CLARIDAD
Es perfectamente lógico que los delincuentes se protejan entre sí. El problema viene cuando para ejecutar la protección prostituyen las instituciones públicas, particularmente aquellas llamadas a procesar criminales. Entonces el daño institucional puede volverse permanente o, al menos, muy duradero.
Eso es lo que ha estado ocurriendo en Estados Unidos desde que el magnate megalómano Donald Trump asumió la presidencia tras un triunfo electoral. Mientras estaba en campaña debió enfrentar varios procesos judiciales, todos basados en prueba muy contundente. En uno de ellos un jurado lo encontró culpable de múltiples casos relacionados con agresiones sexuales. En otros, aunque la prueba parecía sólida, no llegó a ser procesado porque a pesar de ese pedigrí una mayoría de estadounidenses lo colocó en el principal cargo ejecutivo del país. De inmediato el Departamento de Justicia, institución responsable del procesamiento criminal y ahora dirigido por su seleccionado, archivó las acusaciones pendientes y convirtió en letra muerta la sentencia dictada.

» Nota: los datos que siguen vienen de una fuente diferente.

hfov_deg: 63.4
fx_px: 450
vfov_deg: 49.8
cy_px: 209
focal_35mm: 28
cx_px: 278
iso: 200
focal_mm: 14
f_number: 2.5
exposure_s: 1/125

Todo esto era esperado tras el resultado de la elección de noviembre pasado. Lo que ha sorprendido a algunos es que el Departamento que ahora controlan sus acólitos haya dirigido el manto protector a otras figuras que estaban siendo procesados por cargos relacionados con actos de corrupción echando por la borda siglos de política pública. La mínima autonomía que históricamente se le reconocía al DJ, voló en pedazos y, tras renuncias voluntarias o forzadas, todo el Departamento se convirtió en un brazo ejecutor sometido a la oficina oval. Los antiguos abogados del presidente se convirtieron de la noche a la mañana en diseñadores y ejecutores de una nueva política pública dirigida a proteger a funcionarios corruptos que, en muchos casos, fueron también clientes de esos mismos abogados.

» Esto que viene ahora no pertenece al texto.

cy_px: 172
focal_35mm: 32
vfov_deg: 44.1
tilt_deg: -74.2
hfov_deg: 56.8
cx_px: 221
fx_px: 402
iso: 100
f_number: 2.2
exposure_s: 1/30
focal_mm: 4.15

El primer caso, o tal vez el más sonado porque probablemente antes hubo otros, fue el de Eric Adams, alcalde de Nueva York, quien enfrentaba numerosas acusaciones por venta de influencias. Estas fueron retiradas y, llevando la desfachatez a niveles extremos, se dijo públicamente que el retiro se debió a que el alcalde estaba activamente colaborando con Trump en sus redadas contra inmigrantes. El mensaje es directo: si colaboras con Trump, estás protegido hagas lo que hagas.
Hasta hace poco mirábamos esa podredumbre con asombro, pero un poco desde lejos, como siempre miramos los que estamos en el “patio trasero” que el imperio le asigna al Caribe. En los últimos días, sin embargo, la nueva política trumpista llegó a nuestras costas junto con el sargazo que también nos ensucia. La exgobernadora Wanda Vázquez, quien enfrentaba cargos por lo que tal vez sea el peor acto de corrupción de un gobernante, se irá tranquilamente para su casa a cambio de lo que la propia juez del caso definió como una “palmadita en la mano”.
Los cargos más graves que antes enfrentaban nuestros gobernantes eran producto del consabido “kick back” relacionado con contratos públicos. Wanda Vázquez fue un poco más allá y a cambio de dinero literalmente vendió una agencia reguladora de su gobierno, la Oficina del Comisionado de Instituciones Financieras, colocando en ella a una persona allegada al banquero que estaba siendo vigilado. Nunca en la historia de Puerto Rico habíamos presenciado algo tan burdo.
Como sabemos, la pasada semana se anunció que Vázquez tan solo se declarará culpable de un cargo menos grave relacionado con el financiamiento de campañas electorales. Este resultado bochornoso no es porque la exgobernadora tenga vara alta con Trump ni nada que se parezca. Quien sin duda la tiene es el banquero venezolano que antes compró su gobierno. Fue este quien pagó millones de dólares para que un abogado intermediario del “nuevo” DJ los recibiera y los repartiera.
La pasada semana la juez que estaba entendiendo el caso de Vázquez, Sylvia Carreño, emitió una orden que resume muy bien el acto de burla a la justicia escenificado. Resulta que la exgobernadora solicitó que la vista donde levantará la mano por el cargo menos grave se celebre por videoconferencia para no tener que enfrentarse a la prensa en la pasarela de la calle Chardón. Los nuevos compinches de Washington se allanaron al pedido, pero la juez, ejerciendo su discreción, la denegó. De paso, hizo alusión al hecho de que fue un gran jurado el que emitió los cargos tras revisar la voluminosa prueba disponible y que esta era tanta que ha llevado años su intercambio y evaluación antes del juicio. Así puso sobre el tapete la estratagema urdida en Washington para proteger un banquero y, de paso, a nuestra corrupta exgobernadora. Es, sin duda, una orden ejemplar de una magistrada que, desprovista de discreción ante los actos del nuevo DJ, solo puede hablar para el récord.